Hindenburg, Paul von Beneekendorif und von (1847-1934)

Prussian militarist. Fought in war against France 1870-71. General in 1903. Retired 1911. Recalled at beginning of War. Victor at Tannenburg 1914 and the Masurian Lakes 1915 against Russia. Later Field Marshal. Succeeded Ebert as President 1925 Co-existed with Hitler from 1932 till his death.

 

Hirsch, Carl (1841-1900)

German Social-Democrat, journalist, former Lassallean. In 1868 he edited the Demokratisches Wochenblatt [Democratic Weekly] with Wilhelm Liebknecht; in 1870 he was editor of the Social-Democratic Bauern and Bürgerfreund [The Peasants' and Citizens' Friend]. During Liebknecht's imprisonment in the winter of 1870-71 Hirsch replaced him as editor of theVolksstaat. In 1874 he settled in Paris where he took part in the workers' movement. After his expulsion from Paris he went to Belgium where he published a weekly called the Laterne (1878-79) in which he sharply criticised the opportunist attitude of a section of the German Social-Democratic leaders.
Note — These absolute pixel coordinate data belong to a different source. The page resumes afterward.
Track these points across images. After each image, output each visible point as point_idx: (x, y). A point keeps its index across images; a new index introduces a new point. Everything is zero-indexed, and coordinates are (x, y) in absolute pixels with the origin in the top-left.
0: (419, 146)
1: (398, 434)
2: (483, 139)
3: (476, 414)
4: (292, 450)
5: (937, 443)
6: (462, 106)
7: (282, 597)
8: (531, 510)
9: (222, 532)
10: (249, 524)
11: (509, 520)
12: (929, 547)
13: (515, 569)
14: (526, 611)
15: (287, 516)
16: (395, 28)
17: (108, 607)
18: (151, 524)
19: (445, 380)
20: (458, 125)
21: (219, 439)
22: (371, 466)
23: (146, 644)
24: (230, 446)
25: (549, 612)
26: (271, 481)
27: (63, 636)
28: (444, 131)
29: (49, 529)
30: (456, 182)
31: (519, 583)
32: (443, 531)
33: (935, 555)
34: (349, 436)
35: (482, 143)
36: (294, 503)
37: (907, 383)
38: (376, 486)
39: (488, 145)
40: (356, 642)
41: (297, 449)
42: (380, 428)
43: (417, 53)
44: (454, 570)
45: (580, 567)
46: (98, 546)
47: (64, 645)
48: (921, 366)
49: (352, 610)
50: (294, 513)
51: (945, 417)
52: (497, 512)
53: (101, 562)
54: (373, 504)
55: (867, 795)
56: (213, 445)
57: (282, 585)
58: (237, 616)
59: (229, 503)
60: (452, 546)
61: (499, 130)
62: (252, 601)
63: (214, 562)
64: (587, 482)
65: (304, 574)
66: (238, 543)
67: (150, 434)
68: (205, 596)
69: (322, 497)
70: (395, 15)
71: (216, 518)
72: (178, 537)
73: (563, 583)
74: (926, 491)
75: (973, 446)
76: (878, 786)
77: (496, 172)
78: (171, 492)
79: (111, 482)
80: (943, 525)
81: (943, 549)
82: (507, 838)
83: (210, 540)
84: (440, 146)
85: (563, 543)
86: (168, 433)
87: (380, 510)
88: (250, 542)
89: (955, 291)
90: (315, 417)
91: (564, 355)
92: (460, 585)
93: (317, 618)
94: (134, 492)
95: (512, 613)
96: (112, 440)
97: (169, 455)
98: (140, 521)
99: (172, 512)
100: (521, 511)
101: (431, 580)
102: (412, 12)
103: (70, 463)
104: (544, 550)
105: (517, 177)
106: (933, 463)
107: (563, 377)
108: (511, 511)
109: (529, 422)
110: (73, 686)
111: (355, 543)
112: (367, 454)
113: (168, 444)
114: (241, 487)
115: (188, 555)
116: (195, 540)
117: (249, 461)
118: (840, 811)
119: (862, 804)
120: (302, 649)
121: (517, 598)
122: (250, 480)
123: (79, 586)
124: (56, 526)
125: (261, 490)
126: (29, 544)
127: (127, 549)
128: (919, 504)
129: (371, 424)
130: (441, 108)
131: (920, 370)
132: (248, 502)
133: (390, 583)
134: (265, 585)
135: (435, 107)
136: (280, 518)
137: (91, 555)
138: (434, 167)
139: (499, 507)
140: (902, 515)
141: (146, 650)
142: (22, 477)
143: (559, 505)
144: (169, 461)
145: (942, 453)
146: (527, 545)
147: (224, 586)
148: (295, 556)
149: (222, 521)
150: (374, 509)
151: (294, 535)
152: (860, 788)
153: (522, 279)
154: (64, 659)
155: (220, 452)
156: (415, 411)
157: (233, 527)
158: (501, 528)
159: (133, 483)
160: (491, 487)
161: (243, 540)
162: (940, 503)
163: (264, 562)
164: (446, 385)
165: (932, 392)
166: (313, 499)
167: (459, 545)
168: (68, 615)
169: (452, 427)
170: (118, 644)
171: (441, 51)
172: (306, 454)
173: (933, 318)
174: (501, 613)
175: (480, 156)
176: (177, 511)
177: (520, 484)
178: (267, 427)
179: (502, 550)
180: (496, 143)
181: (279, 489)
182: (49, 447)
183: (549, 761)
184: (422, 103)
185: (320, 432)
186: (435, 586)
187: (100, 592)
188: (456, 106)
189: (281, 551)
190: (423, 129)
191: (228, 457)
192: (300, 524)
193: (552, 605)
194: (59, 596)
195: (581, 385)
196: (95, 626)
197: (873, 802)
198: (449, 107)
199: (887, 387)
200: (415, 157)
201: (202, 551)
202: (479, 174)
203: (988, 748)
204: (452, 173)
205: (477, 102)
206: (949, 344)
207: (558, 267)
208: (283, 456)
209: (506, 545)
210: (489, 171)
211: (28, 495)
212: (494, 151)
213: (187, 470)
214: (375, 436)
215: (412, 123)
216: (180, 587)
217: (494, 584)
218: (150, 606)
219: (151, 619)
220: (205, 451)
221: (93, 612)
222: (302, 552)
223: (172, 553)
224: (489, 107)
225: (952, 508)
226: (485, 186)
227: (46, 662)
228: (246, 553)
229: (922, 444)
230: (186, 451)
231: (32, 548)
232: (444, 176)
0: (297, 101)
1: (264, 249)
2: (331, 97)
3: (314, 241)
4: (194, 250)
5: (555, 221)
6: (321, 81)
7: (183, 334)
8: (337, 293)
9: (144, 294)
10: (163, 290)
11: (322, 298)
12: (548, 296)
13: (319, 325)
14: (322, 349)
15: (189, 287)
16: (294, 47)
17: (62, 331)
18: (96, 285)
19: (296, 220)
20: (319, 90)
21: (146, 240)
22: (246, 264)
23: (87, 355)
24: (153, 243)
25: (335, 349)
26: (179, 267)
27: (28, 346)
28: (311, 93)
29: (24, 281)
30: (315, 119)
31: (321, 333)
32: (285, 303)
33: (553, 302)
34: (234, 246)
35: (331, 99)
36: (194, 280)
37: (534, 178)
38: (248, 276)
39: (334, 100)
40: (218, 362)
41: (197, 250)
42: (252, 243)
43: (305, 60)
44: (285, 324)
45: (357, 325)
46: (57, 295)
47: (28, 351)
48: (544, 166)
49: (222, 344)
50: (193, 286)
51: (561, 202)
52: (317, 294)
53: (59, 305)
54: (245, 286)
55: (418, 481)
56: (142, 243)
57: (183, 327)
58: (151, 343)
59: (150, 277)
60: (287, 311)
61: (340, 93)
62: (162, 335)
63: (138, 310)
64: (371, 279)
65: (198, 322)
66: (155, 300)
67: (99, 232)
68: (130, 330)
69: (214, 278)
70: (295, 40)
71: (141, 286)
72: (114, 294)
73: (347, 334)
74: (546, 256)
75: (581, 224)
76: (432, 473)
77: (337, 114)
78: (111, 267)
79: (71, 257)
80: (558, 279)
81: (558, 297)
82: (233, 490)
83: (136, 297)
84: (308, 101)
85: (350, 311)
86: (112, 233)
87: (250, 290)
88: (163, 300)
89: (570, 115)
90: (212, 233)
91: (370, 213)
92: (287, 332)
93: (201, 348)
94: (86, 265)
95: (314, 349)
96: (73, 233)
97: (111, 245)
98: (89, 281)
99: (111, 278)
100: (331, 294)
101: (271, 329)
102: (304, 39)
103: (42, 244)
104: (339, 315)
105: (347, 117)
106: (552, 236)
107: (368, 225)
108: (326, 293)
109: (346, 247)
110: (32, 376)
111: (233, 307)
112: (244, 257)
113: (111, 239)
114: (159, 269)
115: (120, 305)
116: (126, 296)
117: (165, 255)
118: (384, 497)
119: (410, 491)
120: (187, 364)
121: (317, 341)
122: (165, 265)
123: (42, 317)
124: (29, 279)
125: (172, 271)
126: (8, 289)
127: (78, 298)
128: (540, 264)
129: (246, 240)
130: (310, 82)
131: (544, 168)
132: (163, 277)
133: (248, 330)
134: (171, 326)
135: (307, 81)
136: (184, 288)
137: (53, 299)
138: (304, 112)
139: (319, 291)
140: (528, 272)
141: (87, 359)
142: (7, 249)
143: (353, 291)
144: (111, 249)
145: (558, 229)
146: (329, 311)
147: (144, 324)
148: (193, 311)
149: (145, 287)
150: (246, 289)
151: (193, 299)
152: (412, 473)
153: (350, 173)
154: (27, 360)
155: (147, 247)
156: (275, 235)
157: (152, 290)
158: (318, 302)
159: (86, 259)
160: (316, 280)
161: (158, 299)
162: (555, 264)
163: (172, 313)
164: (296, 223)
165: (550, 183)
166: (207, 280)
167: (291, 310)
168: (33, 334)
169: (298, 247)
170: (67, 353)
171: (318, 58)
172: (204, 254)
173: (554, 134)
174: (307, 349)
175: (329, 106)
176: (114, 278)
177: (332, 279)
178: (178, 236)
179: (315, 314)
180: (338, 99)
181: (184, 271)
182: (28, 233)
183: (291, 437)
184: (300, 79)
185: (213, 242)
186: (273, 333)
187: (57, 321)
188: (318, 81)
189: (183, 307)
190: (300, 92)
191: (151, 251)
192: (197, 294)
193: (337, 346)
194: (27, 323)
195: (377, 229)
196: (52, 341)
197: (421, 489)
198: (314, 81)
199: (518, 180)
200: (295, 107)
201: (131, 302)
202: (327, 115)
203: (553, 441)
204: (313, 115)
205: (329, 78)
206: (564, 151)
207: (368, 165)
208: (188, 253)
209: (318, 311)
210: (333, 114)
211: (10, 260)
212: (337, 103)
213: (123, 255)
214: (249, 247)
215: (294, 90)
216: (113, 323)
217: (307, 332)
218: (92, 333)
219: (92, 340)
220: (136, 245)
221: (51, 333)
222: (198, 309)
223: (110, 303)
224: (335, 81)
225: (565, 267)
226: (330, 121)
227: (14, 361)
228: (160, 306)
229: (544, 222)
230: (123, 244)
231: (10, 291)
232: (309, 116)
In the 'eighties he lived in Paris.

 

Hirsch, Werner (1899–1937?) .

Son of Jewish banker. In USPD in 1917, then in Spartacus League, where he supported Jogiches. Arrested at beginning of 1918, freed and conscripted into navy. Took part in Kiel mutinies, helped organise People’s Naval Division. Delegate to KPD(S) Foundation Congress. Distanced himself from Party after Levi was expelled, became press correspondent in Vienna. Returned to KPD (Kommunistischen Partei Deutschlands/German Communist Party) in Germany in 1924, as journalist in 1926. Chief Editor of Die Rote Fahne in 1930, secretary to Thaelmann in 1932. Arrested in 1933, freed in 1934, wrote a pamphlet on Nazi camps. Went to USSR in 1937, arrested as ‘spy’ and shot.

 

Hitler, Adolph (1889-1945)

German fascist dictator. Leader of the Nazi Party. German Chancellor in 1933 and Führer of the Third Reich after 1934.